A sane, healthy diet is your first step toward a healthy menopause. If you see it not as being on a diet but as eating for a healthy body you have a better chance of success. You want a healthy body. The healthier your body, the farther it will carry you into your third age. Here are some diet tips that you can start today. As you adopt these suggestions, your body will feel better and staying within a healthy weight range will be more possible. Try adding just one a month for the next 8 months. As you gradually shift to healthier eating patterns, you may be surprised how your body and your mind respond.
- Increase the calcium in your diet. Calcium helps your body maintain weight, and is essential for strong bones. Get about 1200 mg. a day if you are a women over the age of 50.

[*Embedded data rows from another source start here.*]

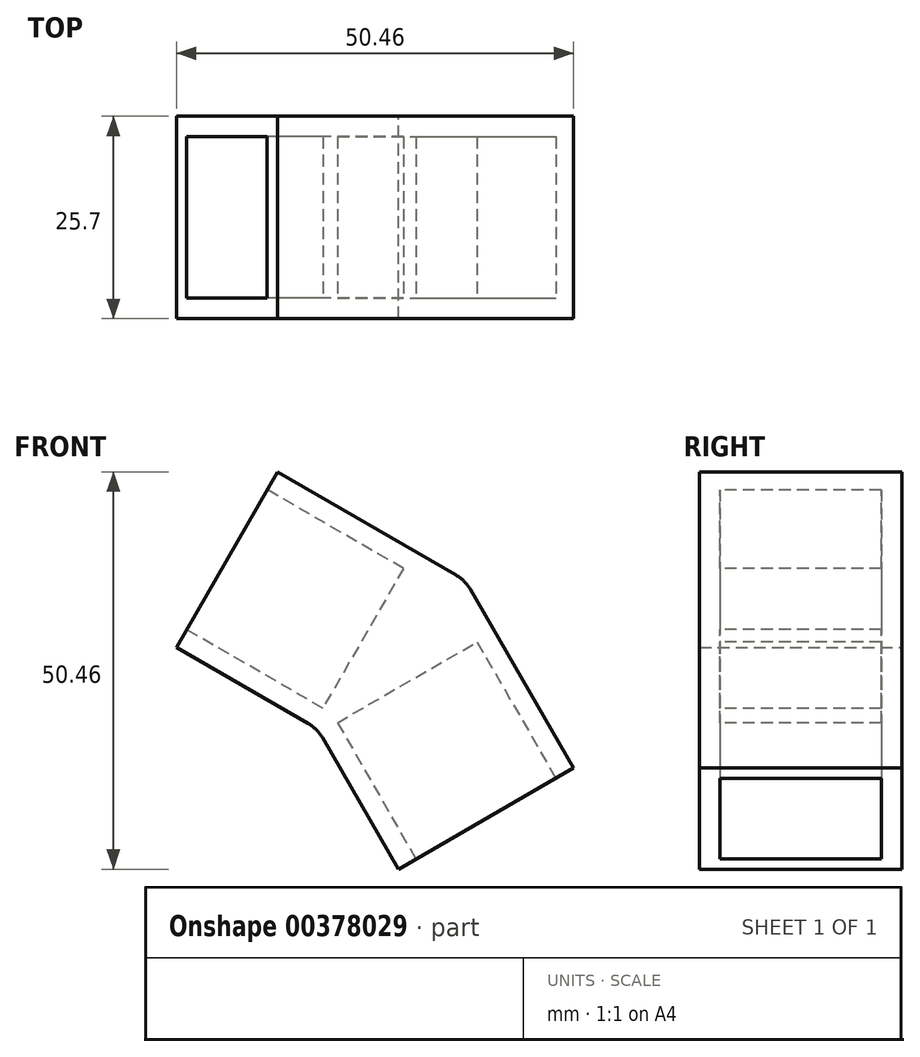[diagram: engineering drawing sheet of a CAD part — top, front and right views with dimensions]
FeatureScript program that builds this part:
annotation { "Feature Type Name" : "Feature", "Feature Type Description" : "" }
export const myFeature = defineFeature(function(context is Context, id is Id, definition is map)
    precondition{}
    {
        {
            var Q0;
            Q0=qCreatedBy(makeId("Front.planeOp"),FACE);
            var sketch = newSketch(context, id + "F0", { "sketchPlane" : qUnion([Q0])});
            skLineSegment(sketch, "E0", {"start": v(10.32, -17.88) * mm, "end": v(0.67, -1.16) * mm});
            skLineSegment(sketch, "E1", {"start": v(-1.16, 0.67) * mm, "end": v(-17.88, 10.32) * mm});
            skLineSegment(sketch, "E2", {"start": v(-17.88, 10.32) * mm, "end": v(-5.03, 32.58) * mm});
            skLineSegment(sketch, "E3", {"start": v(-5.03, 32.58) * mm, "end": v(17.65, 19.48) * mm});
            skLineSegment(sketch, "E4", {"start": v(19.48, 17.65) * mm, "end": v(32.58, -5.03) * mm});
            skLineSegment(sketch, "E5", {"start": v(32.58, -5.03) * mm, "end": v(10.32, -17.88) * mm});
            skLineSegment(sketch, "E6", {"start": v(-16.58, 12.58) * mm, "end": v(0.74, 2.58) * mm, "construction": true});
            skLineSegment(sketch, "E7", {"start": v(0.74, 2.58) * mm, "end": v(10.99, 20.33) * mm, "construction": true});
            skLineSegment(sketch, "E8", {"start": v(10.99, 20.33) * mm, "end": v(-6.33, 30.33) * mm, "construction": true});
            skLineSegment(sketch, "E9", {"start": v(12.58, -16.58) * mm, "end": v(2.58, 0.74) * mm, "construction": true});
            skLineSegment(sketch, "E10", {"start": v(2.58, 0.74) * mm, "end": v(20.33, 10.99) * mm, "construction": true});
            skLineSegment(sketch, "E11", {"start": v(20.33, 10.99) * mm, "end": v(30.33, -6.33) * mm, "construction": true});
            skPoint(sketch, "E12.visualSharp", {"position": v(0, 0) * mm});
            skArc(sketch, "E12.filletArc", {"start": v(0.67, -1.16) * mm, "mid": v(-0.12, -0.12) * mm, "end": v(-1.16, 0.67) * mm});
            skPoint(sketch, "E13.visualSharp", {"position": v(18.81, 18.81) * mm});
            skArc(sketch, "E13.filletArc", {"start": v(19.48, 17.65) * mm, "mid": v(18.69, 18.69) * mm, "end": v(17.65, 19.48) * mm});
            skLineSegment(sketch, "E14", {"start": v(0.74, 2.58) * mm, "end": v(0, 2.58) * mm, "construction": true});
            skLineSegment(sketch, "E15", {"start": v(2.58, 0.74) * mm, "end": v(2.58, 0) * mm, "construction": true});
            skSolve(sketch);
        }
        {
            var Q0;
            Q0 = qSketchRegion(id + "F0", true);
            extrude(context, id + "F1", {"entities" : qUnion([Q0]), "depth" : 25.7 * mm});
        }
        {
            var Q0;
            Q0=makeQuery(id+"F1.opExtrude","SWEPT_FACE",FACE,{"disambiguationData":[OSD([sQuery(id+"F0.wireOp",EDGE,"E2")])]});
            var sketch = newSketch(context, id + "F2", { "sketchPlane" : qUnion([Q0])});
            skLineSegment(sketch, "E16.bottom", {"start": v(2.6, 23.1) * mm, "end": v(23.1, 23.1) * mm});
            skLineSegment(sketch, "E16.top", {"start": v(2.6, 2.6) * mm, "end": v(23.1, 2.6) * mm});
            skLineSegment(sketch, "E16.left", {"start": v(2.6, 23.1) * mm, "end": v(2.6, 2.6) * mm});
            skLineSegment(sketch, "E16.right", {"start": v(23.1, 23.1) * mm, "end": v(23.1, 2.6) * mm});
            skSolve(sketch);
        }
        {
            var Q0;
            Q0 = qSketchRegion(id + "F2", true);
            extrude(context, id + "F3", {"entities" : qUnion([Q0]), "operationType" : NewBodyOperationType.REMOVE, "oppositeDirection" : true, "depth" : 20 * mm});
        }
        {
            var Q0;
            Q0=makeQuery(id+"F1.opExtrude","SWEPT_FACE",FACE,{"disambiguationData":[OSD([sQuery(id+"F0.wireOp",EDGE,"E5")])]});
            var sketch = newSketch(context, id + "F4", { "sketchPlane" : qUnion([Q0])});
            skLineSegment(sketch, "E17.bottom", {"start": v(2.6, 2.6) * mm, "end": v(23.1, 2.6) * mm});
            skLineSegment(sketch, "E17.top", {"start": v(2.6, 23.1) * mm, "end": v(23.1, 23.1) * mm});
            skLineSegment(sketch, "E17.left", {"start": v(2.6, 2.6) * mm, "end": v(2.6, 23.1) * mm});
            skLineSegment(sketch, "E17.right", {"start": v(23.1, 2.6) * mm, "end": v(23.1, 23.1) * mm});
            skSolve(sketch);
        }
        {
            var Q0;
            Q0 = qSketchRegion(id + "F4", true);
            extrude(context, id + "F5", {"entities" : qUnion([Q0]), "operationType" : NewBodyOperationType.REMOVE, "oppositeDirection" : true, "depth" : 20 * mm});
        }
    });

- Choose foods for their high fiber content. Fiber helps you regulate your insulin, and generally keeps your intestinal system in working order. Choose fresh fruits and vegetables, whole grains and legumes to boost your fiber intake. (See how close you can come to 2 to 4 servings of fruits and 3 to 5 servings of vegetables in your daily diet.)
- Drop the salt. Read labels and take the salt shaker off the table. Try cutting your current sodium intake in half.
- Reduce the sugar. Again, read labels. Sugar is everywhere, even in foods where you might not expect it. Choose the products with the least amount of sugar and high fructose corn syrup.
- Drink more water. Replace soft drinks with water, and try to get at least 8 glasses a day.
- Decrease the fat in your diet. Choose lean meats or fish instead of fatty choices; limit fast food to a couple of times a month; read the labels and avoid saturated fat.
- Keep the alcohol at a minimum. Although there are some plusses to a little wine with dinner, alcohol can add many calories and can interfere with insulin so be judicious.
- Take a multivitamin, and be sure it has vitamin D.
If you take these sensible steps, your battle is half won. The other half of the battle for healthy weight, of course, is exercise. So begin with these dietary suggestions, and if you want to maximize their effect add exercise to the mix. Your body will begin to tell you a happier story about midlife.
The formula for a healthy body in menopause is simple, but not easy: Eat smart, move more.
Start with eating, or start with moving, but start today.
Sources:
North American Menopause Society, (NAMS), Menopause Guidebook: Helping Women Make Informed
Healthcare Decisions Around Menopause and Beyond, 6th Edition , North American Menopause Society, 2006. 10 Oct. 2007.
Simkin-Silverman, LR, Wing, RR, Postgraduate Medicine,Vol 108, No 3, Sept. 2000. 24 Nov. 2007.